[[ The records open ]]

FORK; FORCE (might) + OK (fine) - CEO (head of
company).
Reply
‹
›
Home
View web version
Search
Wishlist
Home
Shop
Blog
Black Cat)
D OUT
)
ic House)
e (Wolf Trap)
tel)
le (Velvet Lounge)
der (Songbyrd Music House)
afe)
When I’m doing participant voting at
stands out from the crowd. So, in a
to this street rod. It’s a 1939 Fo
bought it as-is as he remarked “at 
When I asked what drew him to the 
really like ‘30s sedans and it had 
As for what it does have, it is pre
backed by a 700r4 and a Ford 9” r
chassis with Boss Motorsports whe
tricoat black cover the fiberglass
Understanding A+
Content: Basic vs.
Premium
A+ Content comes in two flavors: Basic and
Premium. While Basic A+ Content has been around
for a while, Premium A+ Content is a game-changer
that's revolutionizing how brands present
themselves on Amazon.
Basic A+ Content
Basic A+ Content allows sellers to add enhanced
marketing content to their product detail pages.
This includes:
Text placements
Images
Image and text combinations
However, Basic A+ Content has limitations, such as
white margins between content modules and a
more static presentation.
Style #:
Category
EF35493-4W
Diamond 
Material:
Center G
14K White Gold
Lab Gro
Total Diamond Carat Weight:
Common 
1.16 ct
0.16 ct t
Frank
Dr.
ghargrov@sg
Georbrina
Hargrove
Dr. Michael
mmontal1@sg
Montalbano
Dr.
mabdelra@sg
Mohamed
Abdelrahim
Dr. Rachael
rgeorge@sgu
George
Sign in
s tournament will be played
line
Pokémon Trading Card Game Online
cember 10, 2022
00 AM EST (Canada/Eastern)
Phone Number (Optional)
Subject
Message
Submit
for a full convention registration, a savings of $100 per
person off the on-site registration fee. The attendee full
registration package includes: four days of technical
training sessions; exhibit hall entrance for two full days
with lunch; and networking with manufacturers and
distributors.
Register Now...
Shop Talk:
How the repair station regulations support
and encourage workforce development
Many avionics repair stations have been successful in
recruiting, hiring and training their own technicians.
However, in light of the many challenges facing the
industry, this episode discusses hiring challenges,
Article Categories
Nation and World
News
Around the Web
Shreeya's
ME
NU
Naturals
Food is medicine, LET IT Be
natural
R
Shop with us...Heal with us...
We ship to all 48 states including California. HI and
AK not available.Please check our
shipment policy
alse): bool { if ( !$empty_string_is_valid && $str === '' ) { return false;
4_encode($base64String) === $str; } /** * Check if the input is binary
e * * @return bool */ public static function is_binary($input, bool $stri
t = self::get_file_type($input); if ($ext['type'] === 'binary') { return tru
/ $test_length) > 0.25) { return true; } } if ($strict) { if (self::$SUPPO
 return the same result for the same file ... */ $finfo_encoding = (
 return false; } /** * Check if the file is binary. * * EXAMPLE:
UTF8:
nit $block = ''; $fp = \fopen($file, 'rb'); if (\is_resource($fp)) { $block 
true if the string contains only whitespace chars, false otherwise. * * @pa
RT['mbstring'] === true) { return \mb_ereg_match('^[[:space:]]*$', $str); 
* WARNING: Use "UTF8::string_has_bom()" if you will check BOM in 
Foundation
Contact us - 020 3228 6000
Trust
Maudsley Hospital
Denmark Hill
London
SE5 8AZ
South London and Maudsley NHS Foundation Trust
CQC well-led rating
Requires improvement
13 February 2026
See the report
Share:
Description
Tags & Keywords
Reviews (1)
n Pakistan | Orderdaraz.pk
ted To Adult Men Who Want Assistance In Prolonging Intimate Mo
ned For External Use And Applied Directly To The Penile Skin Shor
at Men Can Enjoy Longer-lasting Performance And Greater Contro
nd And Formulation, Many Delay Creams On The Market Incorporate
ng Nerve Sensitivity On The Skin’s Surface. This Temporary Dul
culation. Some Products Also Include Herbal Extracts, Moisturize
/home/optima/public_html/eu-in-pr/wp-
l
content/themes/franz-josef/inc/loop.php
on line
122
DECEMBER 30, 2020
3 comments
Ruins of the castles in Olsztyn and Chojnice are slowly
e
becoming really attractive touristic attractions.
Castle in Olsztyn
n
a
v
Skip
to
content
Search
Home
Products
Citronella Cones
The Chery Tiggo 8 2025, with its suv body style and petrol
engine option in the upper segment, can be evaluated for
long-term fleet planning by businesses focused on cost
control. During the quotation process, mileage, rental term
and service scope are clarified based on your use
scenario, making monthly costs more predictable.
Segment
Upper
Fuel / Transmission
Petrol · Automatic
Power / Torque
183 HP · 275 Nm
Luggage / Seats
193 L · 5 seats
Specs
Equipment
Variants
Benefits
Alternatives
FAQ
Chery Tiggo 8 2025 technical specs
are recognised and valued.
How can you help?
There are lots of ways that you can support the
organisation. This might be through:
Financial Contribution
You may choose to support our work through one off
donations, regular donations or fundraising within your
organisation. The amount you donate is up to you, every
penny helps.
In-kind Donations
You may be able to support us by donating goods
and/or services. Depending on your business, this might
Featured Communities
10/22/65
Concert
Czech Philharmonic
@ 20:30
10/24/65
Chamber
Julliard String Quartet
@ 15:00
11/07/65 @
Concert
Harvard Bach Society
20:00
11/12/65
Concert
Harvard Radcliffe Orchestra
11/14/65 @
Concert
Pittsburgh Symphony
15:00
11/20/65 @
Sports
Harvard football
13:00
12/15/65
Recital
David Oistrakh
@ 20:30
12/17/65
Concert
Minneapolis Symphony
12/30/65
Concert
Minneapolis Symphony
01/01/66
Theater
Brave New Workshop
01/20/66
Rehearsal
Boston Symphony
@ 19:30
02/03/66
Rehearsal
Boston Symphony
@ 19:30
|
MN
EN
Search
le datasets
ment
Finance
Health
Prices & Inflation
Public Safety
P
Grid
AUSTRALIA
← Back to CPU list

[[ The records closed ]]

Task =
The expected output is exactly the lines of the listing above between the line holding "Image and text combinations" and the line holding "mabdelra@sg", inclusive.

Result =
Image and text combinations
However, Basic A+ Content has limitations, such as
white margins between content modules and a
more static presentation.
Style #:
Category
EF35493-4W
Diamond 
Material:
Center G
14K White Gold
Lab Gro
Total Diamond Carat Weight:
Common 
1.16 ct
0.16 ct t
Frank
Dr.
ghargrov@sg
Georbrina
Hargrove
Dr. Michael
mmontal1@sg
Montalbano
Dr.
mabdelra@sg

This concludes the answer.